#### Required action:
The answer is to be the lines below that lie between the line holding "Document page, 2001x1125 pixels." and the line holding "Rendered at 1500 by 844 pixels.", inclusive, transcribed exactly and free of pictures.

#### Information shown:

....................

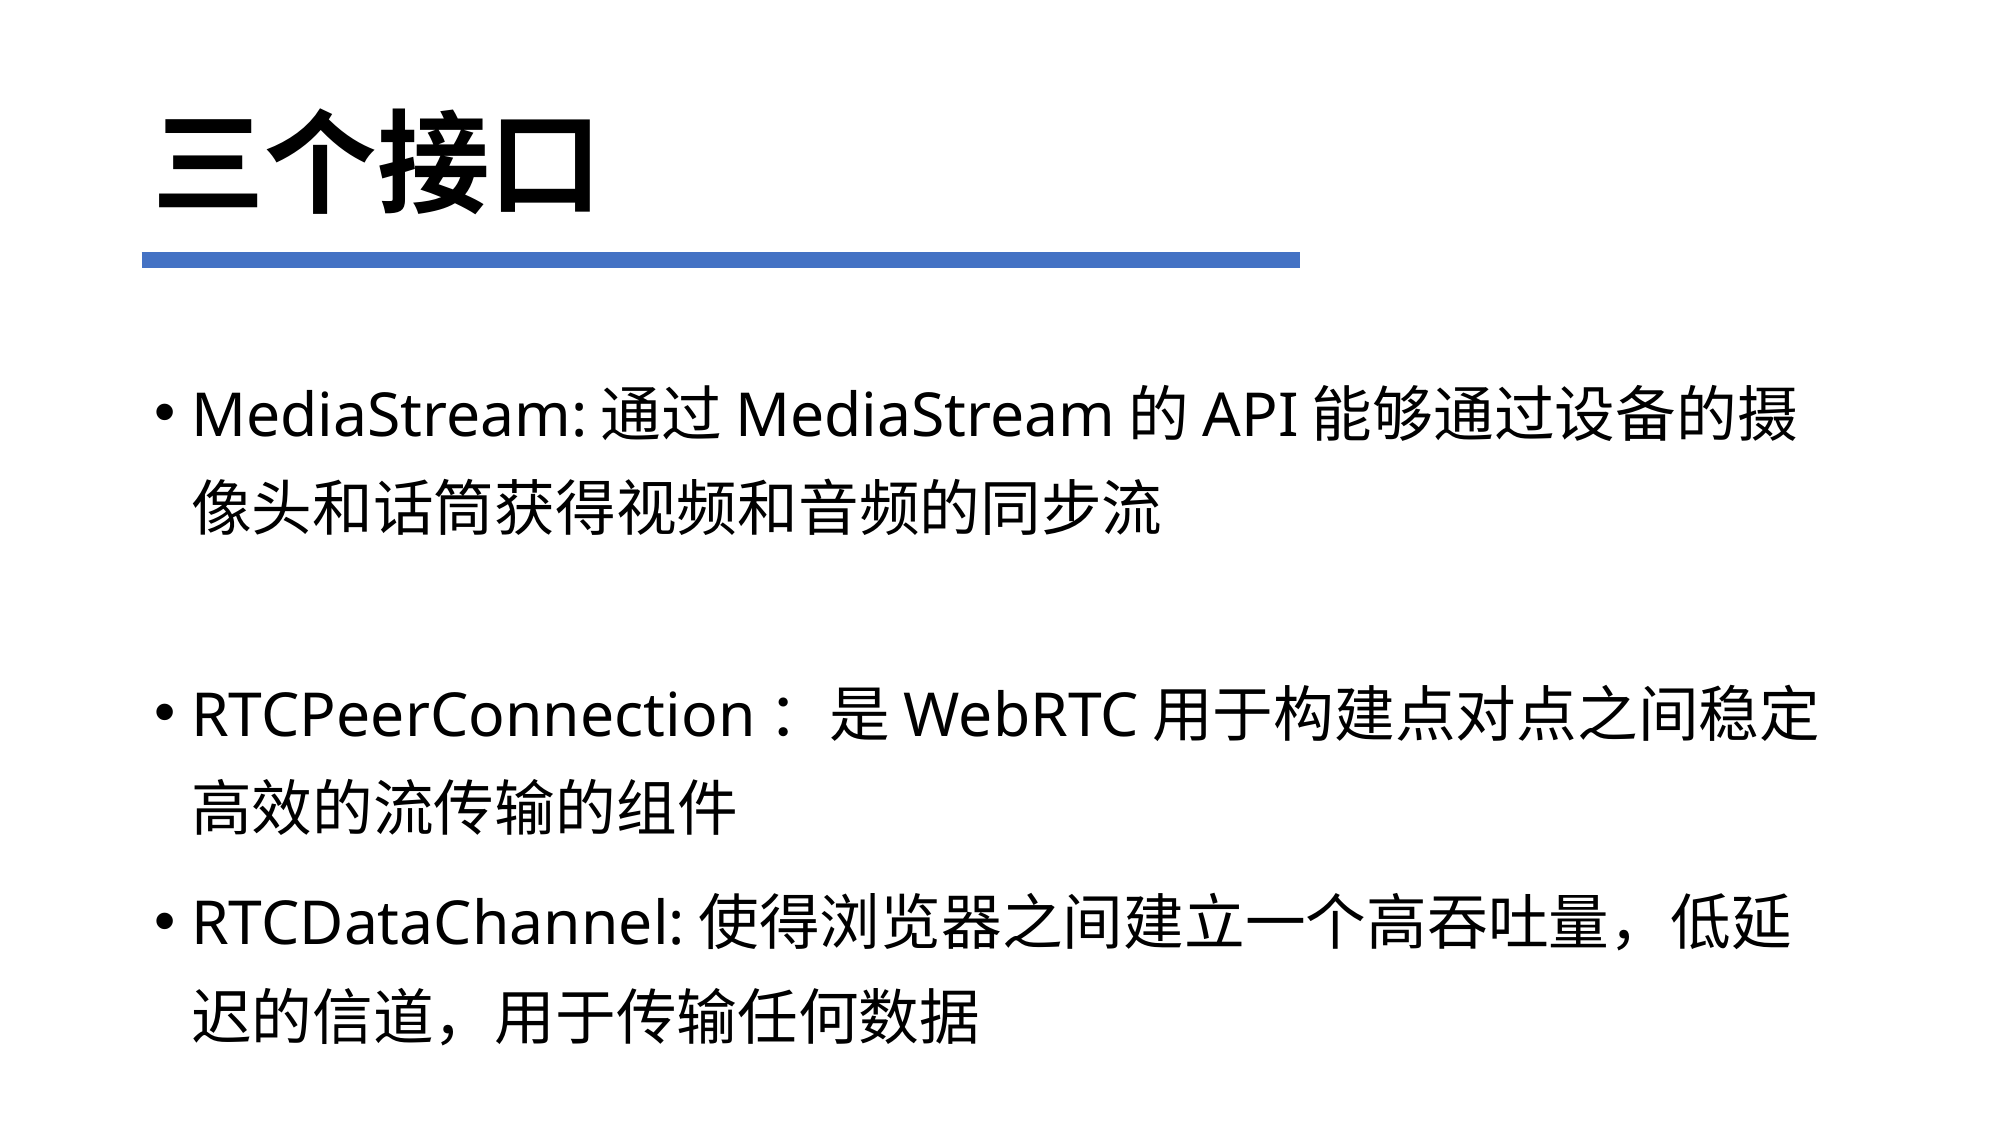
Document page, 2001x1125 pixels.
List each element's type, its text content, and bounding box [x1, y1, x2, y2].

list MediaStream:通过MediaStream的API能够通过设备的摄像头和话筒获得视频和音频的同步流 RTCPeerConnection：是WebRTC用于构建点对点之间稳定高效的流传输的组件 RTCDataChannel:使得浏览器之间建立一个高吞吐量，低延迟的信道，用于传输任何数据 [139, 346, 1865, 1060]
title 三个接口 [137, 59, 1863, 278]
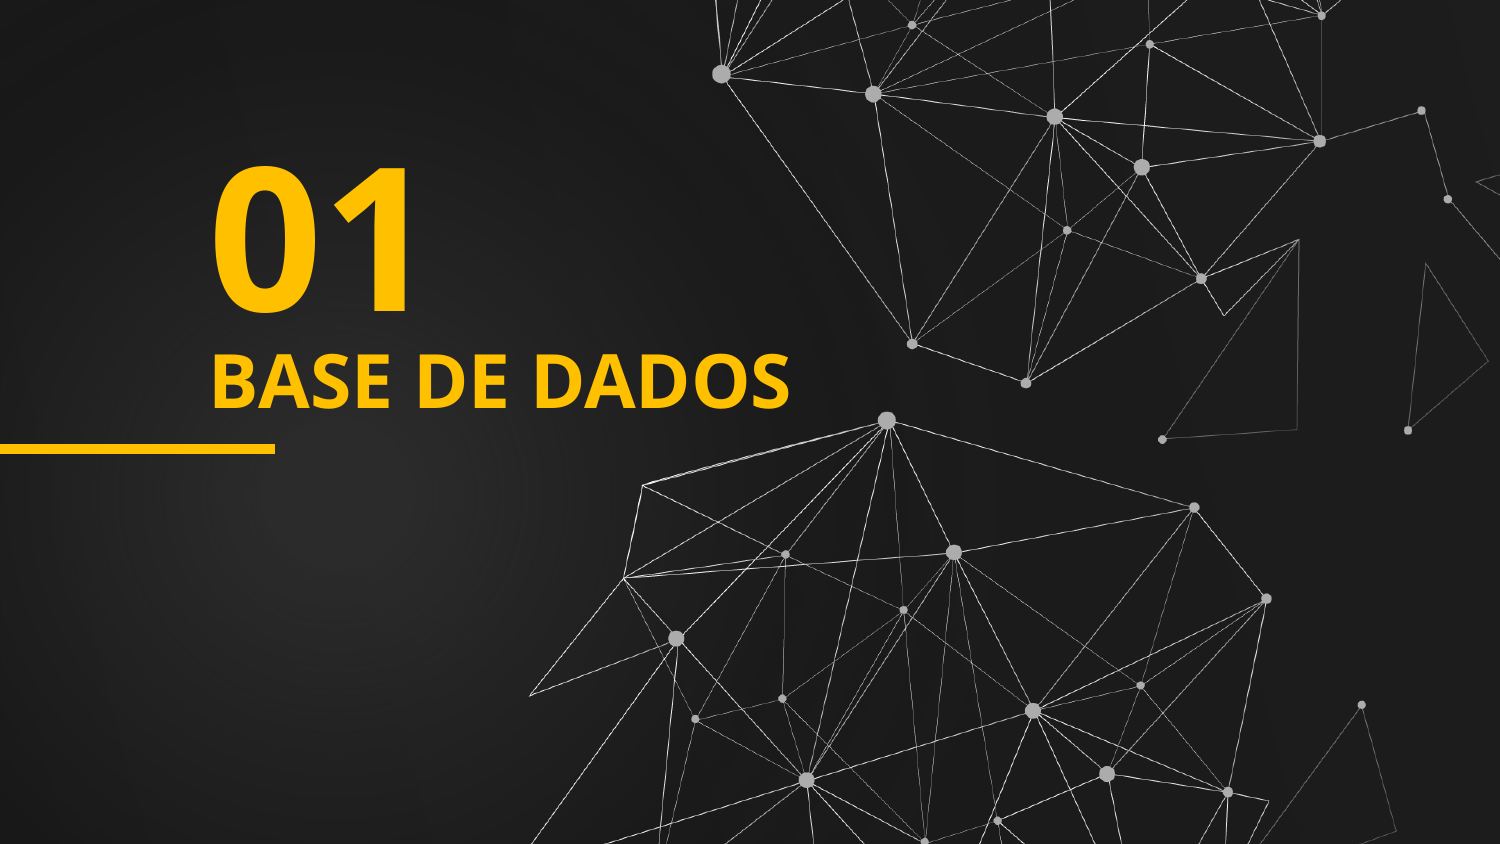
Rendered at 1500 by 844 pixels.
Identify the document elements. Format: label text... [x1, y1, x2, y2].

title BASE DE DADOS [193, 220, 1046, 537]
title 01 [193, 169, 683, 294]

....................

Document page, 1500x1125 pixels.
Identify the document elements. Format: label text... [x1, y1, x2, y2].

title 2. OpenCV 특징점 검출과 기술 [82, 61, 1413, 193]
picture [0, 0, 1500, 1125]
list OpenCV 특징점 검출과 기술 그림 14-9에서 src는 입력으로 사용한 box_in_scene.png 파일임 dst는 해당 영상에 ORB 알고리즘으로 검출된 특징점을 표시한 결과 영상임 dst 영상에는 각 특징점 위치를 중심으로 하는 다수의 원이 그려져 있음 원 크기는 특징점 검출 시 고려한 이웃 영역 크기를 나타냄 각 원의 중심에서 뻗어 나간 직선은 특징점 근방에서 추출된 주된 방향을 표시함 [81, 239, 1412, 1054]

....................

#### Exercise response:
Document page, 2001x1125 pixels.
List each element's type, its text content, and bounding box [x1, y1, x2, y2].

list MediaStream:通过MediaStream的API能够通过设备的摄像头和话筒获得视频和音频的同步流 RTCPeerConnection：是WebRTC用于构建点对点之间稳定高效的流传输的组件 RTCDataChannel:使得浏览器之间建立一个高吞吐量，低延迟的信道，用于传输任何数据 [139, 346, 1865, 1060]
title 三个接口 [137, 59, 1863, 278]
Rendered at 1500 by 844 pixels.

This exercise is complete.